Por meio da genealogia desta proposta, o autor consegue relocalizar o debate, extraindo-o da urgência do presente e relembrando o contexto de transição para outro modelo no qual essas primeiras defesas das diversas formas de renda básica foram publicadas e difundidas.
A entrevista é de Sarah Babiker, publicada por El Salto, 26-06-2021. A tradução é do Cepat.
Parece um pouco exótico começar a ler essas coisas nesse momento. Como você chega a esses autores?

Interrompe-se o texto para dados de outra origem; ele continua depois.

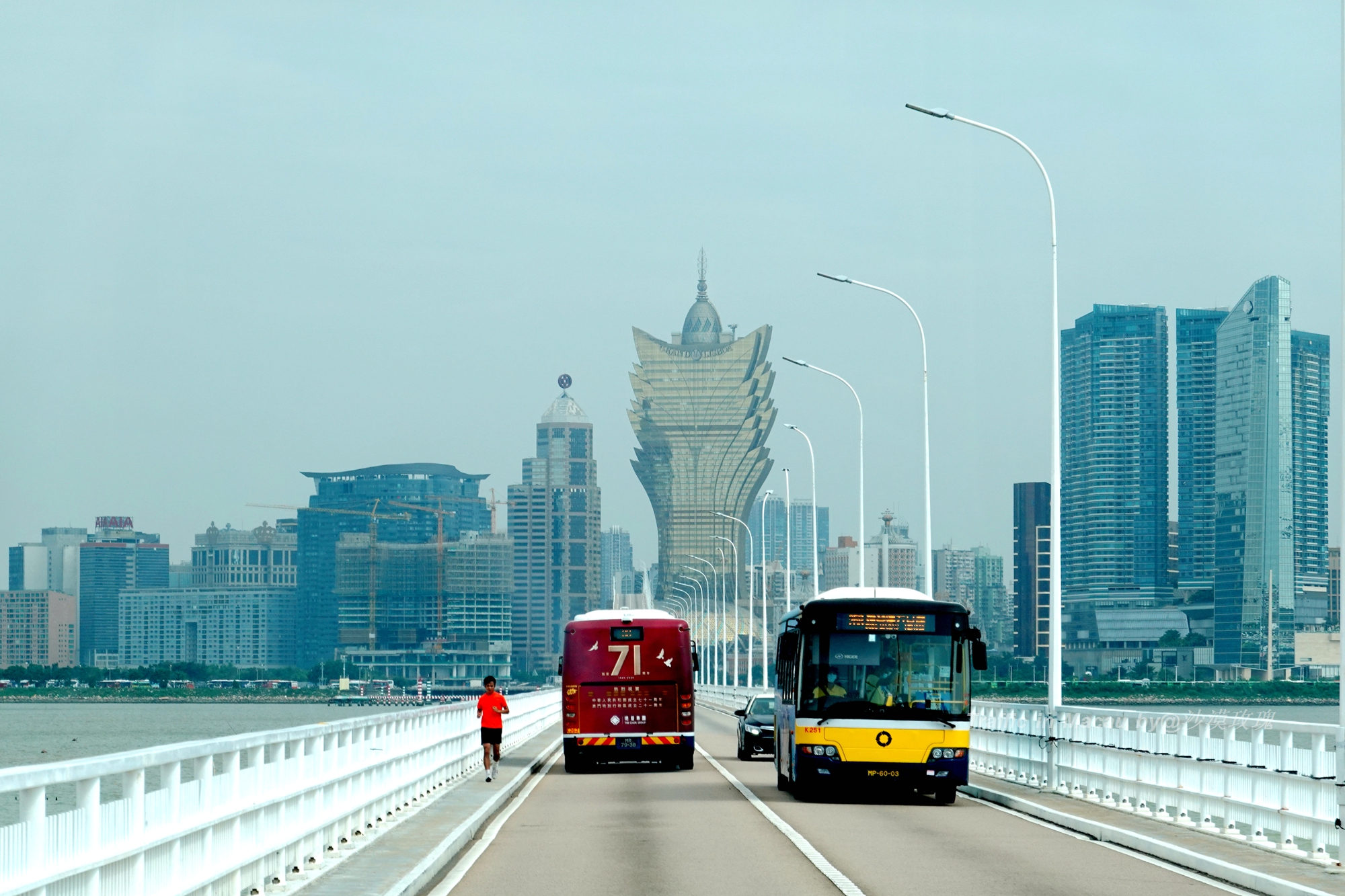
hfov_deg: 17.5
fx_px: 4371
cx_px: 672
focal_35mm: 117
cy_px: 448
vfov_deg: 11.7
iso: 125
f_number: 5.6
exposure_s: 1/800
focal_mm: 42.74
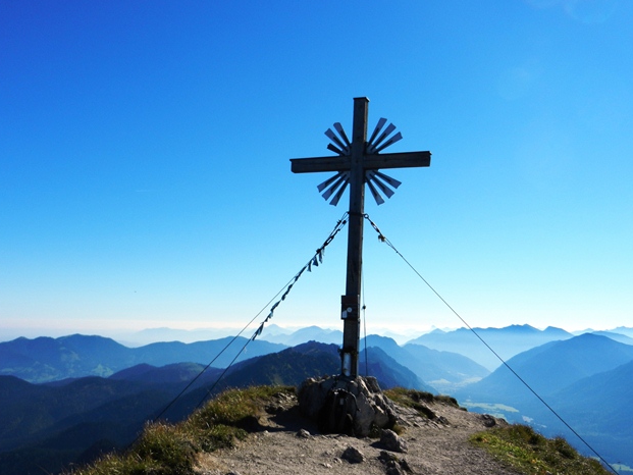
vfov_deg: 41.8
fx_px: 622
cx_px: 311
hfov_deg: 53.9
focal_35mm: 34
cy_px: 236
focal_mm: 5.9
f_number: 7.6
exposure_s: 1/640
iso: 160
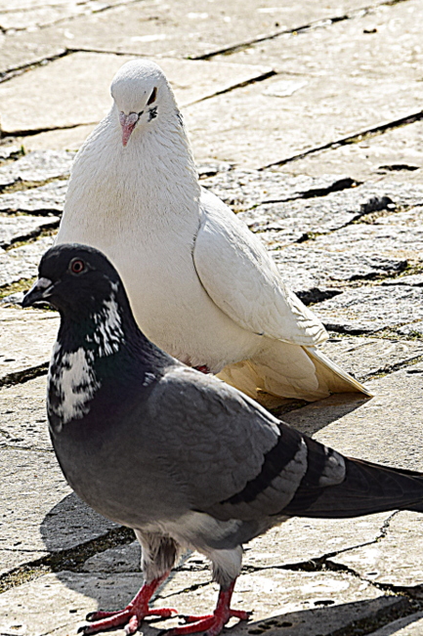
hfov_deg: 7.1
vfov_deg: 10.6
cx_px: 240
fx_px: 3418
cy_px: 332
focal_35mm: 194
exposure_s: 1/500
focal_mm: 105
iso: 320
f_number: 11
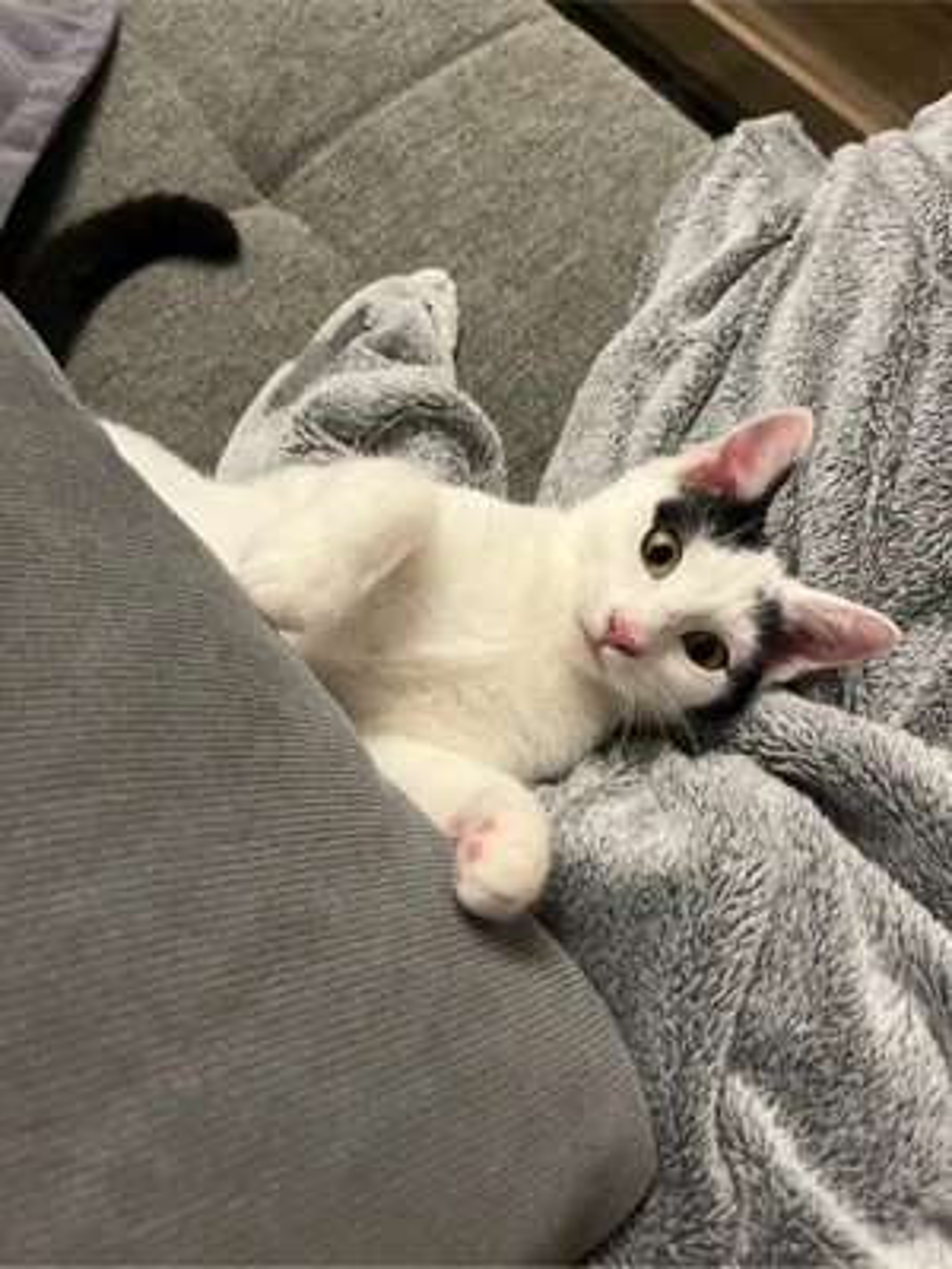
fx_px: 953
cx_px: 476
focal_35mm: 26
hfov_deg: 53.1
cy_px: 634
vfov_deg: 67.3
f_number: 1.6
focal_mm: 5.1
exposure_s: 1/50
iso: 500
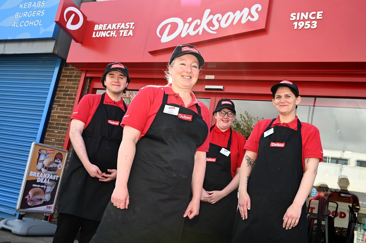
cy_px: 122
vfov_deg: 35.0
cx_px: 183
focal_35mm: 38
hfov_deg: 50.7
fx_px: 386
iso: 400
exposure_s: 1/250
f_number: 8
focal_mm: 38
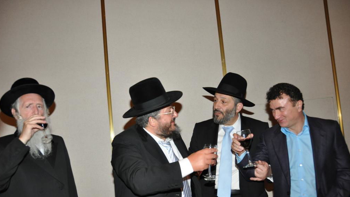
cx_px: 175
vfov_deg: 36.6
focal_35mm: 32
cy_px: 117
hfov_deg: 61.0
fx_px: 297
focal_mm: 20
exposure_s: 1/60
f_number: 4
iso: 800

Há tempo é consenso acadêmico que Paine e Spence estão na origem da ideia. Mas, concretamente, no último livro lançado por Van Parijs e Vanderborght, de 2017 [ Renda Básica: uma proposta radical para uma sociedade livre e economia sã], que já se tornou uma espécie de grande manual, falam da pré-história e a história da renda básica. É aí que contam um pouco do que eu desenvolvo no livro. Também em Capital e Ideologia, Thomas Piketty cita Paine. Este autor está presente em muitos lugares.
Os textos selecionados ressoam muito na atualidade. Qual é a contribuição desta perspectiva histórica, quando muitas pessoas pensam que a renda básica universal é uma ideia relativamente nova, uma ferramenta para enfrentar problemas do presente?
De fato, muitos daqueles que defendem a renda básica pensam que é uma ideia que surge nos anos 1980 e, muitas vezes, inclusive, a acusam de ser neoliberal, por surgir (conforme acreditam) justamente no momento em que há um retrocesso na hegemonia social-democrata e o neoliberalismo vai ganhando espaço. Uma ideia, dizem os críticos, que também se concentra muito no indivíduo e todas estas coisas.
Então, lançar um olhar para trás, além disso, em um momento histórico em que o capitalismo está começando a se assentar como forma dominante de organização social e misturado com a Revolução Francesa, com a independência dos Estados Unidos, é muito interessante. Implica ver como, naquele contexto de muita mudança e efervescência, de repente está surgindo uma ideia que – vista com os olhos de hoje – é a ideia de fundo das propostas de renda básica em geral, abordada como uma espécie de defesa da vida frente à propriedade, ou ao que agora chamamos de capitalismo, que naquele momento ainda não tinha esse nome.
Claro, porque quando pensamos na renda básica, existem aqueles que a compreendem ou defendem como reação à robotização ou à crise de emprego. Em sua avaliação, qual é a força de se recuperar este debate que, naquele momento, não era uma reação frente a alguns fatores que então não existiam, mas criação, proposta?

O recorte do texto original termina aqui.